### Passage to read
BEGIN
My wise and caring oncologist, Dr. Meyers decided to hold off on the Velcade and Prednisone regime and allow my body to recover. I was on the list as a heart transplant as a level 2. Level 1-A is the level of priority for patients who are acutely ill, on life support in the hospital. Level 1-B is the level of priority for patients with a ventricular assistance device VAD or who are on multiple medications. Restrictive cardiac myopathy due to amyloidosis would not respond to any of these modalities, so my level of priority was at a reduced priority. At level 2 we expected the wait could be months if not years….. so we prepared for the wait. I decided to sell my dental practice. I had been fortunate to have excellent dentists covering for me but with the expectation that I would likely not be able to return to my practice in the near future selling the practice seemed the best decision for my patients whose welfare was critical to me.
On July 23, 2010, only 12 days after selling the practice, I went in for my first appointment with the heart failure physicians since being placed on the waiting list for a heart transplant. Dr. Eric Adler, a very earnest and brilliant young cardiologist who had advocated for me having the transplant came in very excited. "Are you ready for your transplant" he said. "Sure", I responded thinking he was speaking in general terms. Then he said excitedly that they had never had it happen before that they had just received a call that there may be a match for me as I came in for my routine appointment . He came back in a couple moments later saying I was second in line. My wife and I left the office not expecting a surgery that day but encouraged that I was closer on the list. A couple hours later I got the call to come in the hospital and by the next morning, July 24th my surgeon, Dr. Song, had delivered to me a new heart.
END
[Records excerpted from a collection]
BEGIN
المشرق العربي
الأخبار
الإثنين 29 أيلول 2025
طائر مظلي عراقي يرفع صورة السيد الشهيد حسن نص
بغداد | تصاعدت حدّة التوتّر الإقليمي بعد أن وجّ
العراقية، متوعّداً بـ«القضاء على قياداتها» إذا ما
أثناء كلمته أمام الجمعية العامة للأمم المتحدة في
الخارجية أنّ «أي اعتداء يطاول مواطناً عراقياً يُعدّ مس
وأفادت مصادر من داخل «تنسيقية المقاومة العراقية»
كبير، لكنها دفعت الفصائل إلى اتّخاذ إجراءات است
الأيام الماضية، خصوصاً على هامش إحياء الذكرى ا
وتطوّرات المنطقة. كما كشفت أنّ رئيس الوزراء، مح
END
BEGIN
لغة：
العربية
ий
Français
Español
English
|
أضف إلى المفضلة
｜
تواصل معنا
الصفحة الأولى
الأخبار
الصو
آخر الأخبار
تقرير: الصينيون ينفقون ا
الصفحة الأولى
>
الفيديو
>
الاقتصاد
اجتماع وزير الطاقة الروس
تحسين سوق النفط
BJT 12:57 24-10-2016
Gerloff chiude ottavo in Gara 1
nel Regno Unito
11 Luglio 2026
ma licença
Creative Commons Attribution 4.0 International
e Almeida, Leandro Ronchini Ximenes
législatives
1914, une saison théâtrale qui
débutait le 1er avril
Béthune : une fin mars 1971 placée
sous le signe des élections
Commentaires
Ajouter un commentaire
END
BEGIN
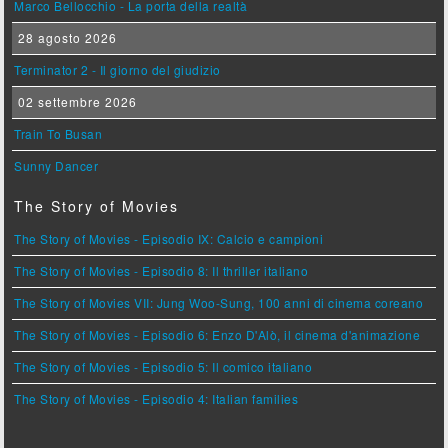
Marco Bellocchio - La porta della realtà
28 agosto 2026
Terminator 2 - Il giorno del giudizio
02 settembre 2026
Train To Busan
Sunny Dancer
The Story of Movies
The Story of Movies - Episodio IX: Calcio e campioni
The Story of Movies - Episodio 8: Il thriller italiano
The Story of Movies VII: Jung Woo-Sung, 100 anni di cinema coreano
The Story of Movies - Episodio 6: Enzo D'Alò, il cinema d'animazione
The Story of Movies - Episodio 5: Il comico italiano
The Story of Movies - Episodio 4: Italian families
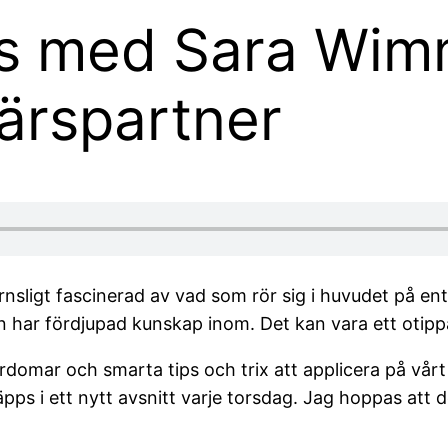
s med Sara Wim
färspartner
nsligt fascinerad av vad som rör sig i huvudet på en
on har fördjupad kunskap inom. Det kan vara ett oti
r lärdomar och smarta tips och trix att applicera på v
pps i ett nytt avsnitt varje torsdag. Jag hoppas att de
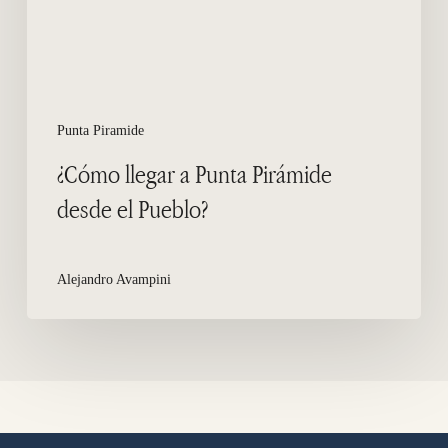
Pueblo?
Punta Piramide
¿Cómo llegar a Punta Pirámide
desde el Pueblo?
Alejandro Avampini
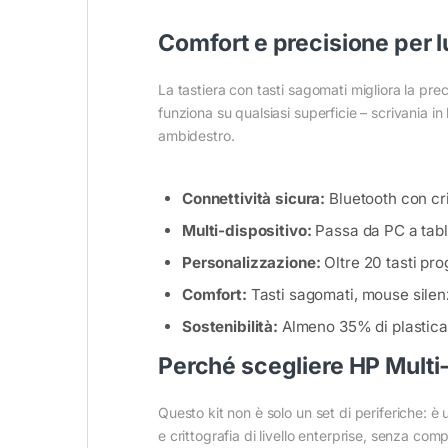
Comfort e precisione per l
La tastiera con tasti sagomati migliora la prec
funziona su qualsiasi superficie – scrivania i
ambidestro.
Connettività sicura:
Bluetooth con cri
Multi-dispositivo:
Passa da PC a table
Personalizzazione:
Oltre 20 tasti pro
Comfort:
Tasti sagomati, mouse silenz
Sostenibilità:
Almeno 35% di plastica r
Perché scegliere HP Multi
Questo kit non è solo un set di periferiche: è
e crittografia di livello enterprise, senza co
END
### What is being asked
Continue the heart transplant account from the point where it stops.

### Exercise answer
It has been 15 weeks since I received my new heart. These 110 days are a gift. In celebration of the transplant my Lambda Light Chains dropped to the normal levels, 17.4 for the first time and remain ~25. I no longer pass out. I have no more edema or swelling and I am attending cardiac rehab, growing stronger each day.
My main continued challenge is the abdominal pain that has not left me since diagnosis. The doctors suspect this is the neurologic involvement of the amyloid proteins in the nerves of my gastrointestinal system. I have transitioned from IV pain meds to patches but hope that someday as the light chain levels remain reduced these proteins will be released from the nerves allowing me to get off the pain medication.
I am ever grateful to my excellent physicians who kept me well and advocated for me, to my friends and patients who sustained me with their love and humor and who put me on many prayer lists working the power of prayer, to all my family especially my wife, Brenda, and three sons who have been there for me every step of the way and lastly to the donor and his/her family who generously donated the most cherished gift of life. I am filled with gratitude for the opportunity to look forward with hope.
If you are newly diagnosed and beginning your journey we welcome you to contact us. I encourage you to become informed. Get to an institution where the physicians are experienced in dealing with patients with amyloidosis. Partner with them along this path by being informed and being your own advocate. Be kind to yourself, getting rest and nourishment and surround yourself with supportive, positive people. Most importantly….. Be Hopeful.